How good are phone cameras?
Cameras in phones year on year are getting better and better. At the moment every new phone that comes out claims to have THE best camera in their phone. Now the trend is to have more than 1 lens in the camera. Plenty of companies have been releasing phone with 2 lenses, but Samsung have stepped it up a gear by adding 4 lenses to the back of the new A9.
There is a camera called the LIGHT L16 which I blogged about a while back, read my blog I Have Seen The Light. It is a camera with 16 lenses in it. I predicted at the time the camera itself wouldn't be a hit, but it would be a stepping stone for the future. It seems like this has come true. Photographers on YouTube that I have seen who bought it found it interesting but frustrating and eventually put it down again for their traditional Mirrorless or DSLR cameras.
Adding more lenses helps with depth mapping which is used in Portrait Mode, so when the phone needs to work out what areas to blur when creating the blurred background. The out of focus areas are called Bokeh, but this fake and computational or faux bokeh is known as Fauxkeh. Honestly, I HATE it. I love Bokeh but hate Fauxkeh. This computational stuff just isn't there yet and with every new upgrade from each phone manufacturer they say the algorithms have been improved to work out what to blur but it still looks fake. So I am ignoring Fauxkeh and any computational photography as a plus point for phones. However having more lenses at different focal lengths does definitely cut down on the need for digital zoom which essentially crops into the photo, which is why the image starts to look bad when you zoom in. With many different lenses at different focal lengths you could actually zoom in optically by using either one of the longer lenses or the wider lenses.
How feasible is it to use a normal picture by a smartphone for professional work?
Well it has already been done. In TIME magazine an article called "Firsts" was shot with an iPhone. The images if i'm honest look like they were shot with a phone camera as well. The image quality just isn't there to be printed to a full page of a magazine and viewed up close.
Also the November 2018 issue of GQ magazine had its cover story about Ryan Gosling shot with the new Google Pixel 3. It is kind of a marketing ploy to put out there that pictures taken on a phone are in a massive magazine. But honestly, I would not be able to tell they were taken with a phone. They are really good photos. Check them out here www.gq.com
OK so don't now go out thinking you will be featured in GQ magazine with your next shot of some random person. These were taken by big name photographers in the fashion industry of even more big name celebs.
Pros don't use their phones though?
Yup they do. In fact there are a number of people these days who have become pro specifically from their phone taken Instagram accounts.
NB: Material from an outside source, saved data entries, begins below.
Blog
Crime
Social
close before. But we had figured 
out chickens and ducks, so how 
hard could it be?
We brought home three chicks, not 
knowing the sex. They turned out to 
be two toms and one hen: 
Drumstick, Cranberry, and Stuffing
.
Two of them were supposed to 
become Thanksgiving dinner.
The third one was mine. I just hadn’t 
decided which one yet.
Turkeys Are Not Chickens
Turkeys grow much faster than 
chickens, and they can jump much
Also quite a few street photographers use their phones as they are so discreet. You can pretend to be doing something on your phone while actually you are photographing. There are plenty of professional photographers who use their phones to capture things of interest when perhaps they don't have their usual camera with them and just out and about walking or specifically use them for their Instagram accounts.
It just depends on the viewing platform of the picture. If a picture taken on a phone and viewed on a phone screen via Instagram which uses pretty small file sizes anyway it doesn't matter so much what it is taken on. There are many more important things that make a great photo that should be considered. Check out the IPPA Awards page for all the best and award winning photo and photographers who specialise in iphoneography.
I myself used my phone on my latest shoot for my Halloween stuff. Did I intend on using it...no. Did I HAVE to use it because I forgot to put an SD card in my camera...yes, if I didn't want all the planning and travelling to be a total waste of time. You know what, I am thrilled at the photos that got. I knew that the editing would be grungy and dark so absolute top quality images didn't matter so much. I could have just left and not had anything to show for all the hard work put in before that point but my phone completely saved me. Check out those photos in my Halloween 2018 blog.
So if you have nothing else just use your phone. Learn composition, use of colour, perspective and be creative. When you want to buy a camera and delve further, do it. But you will already have a head start. Your camera on each phone you own will only keep getting better and better.
In the next edition of phone cameras I will be putting my phone (Samsung S8 Plus) up against my my pro grade Sony A7Rii camera. Taking like for like images to really see the difference between the two. I know my camera will win but how close will it be?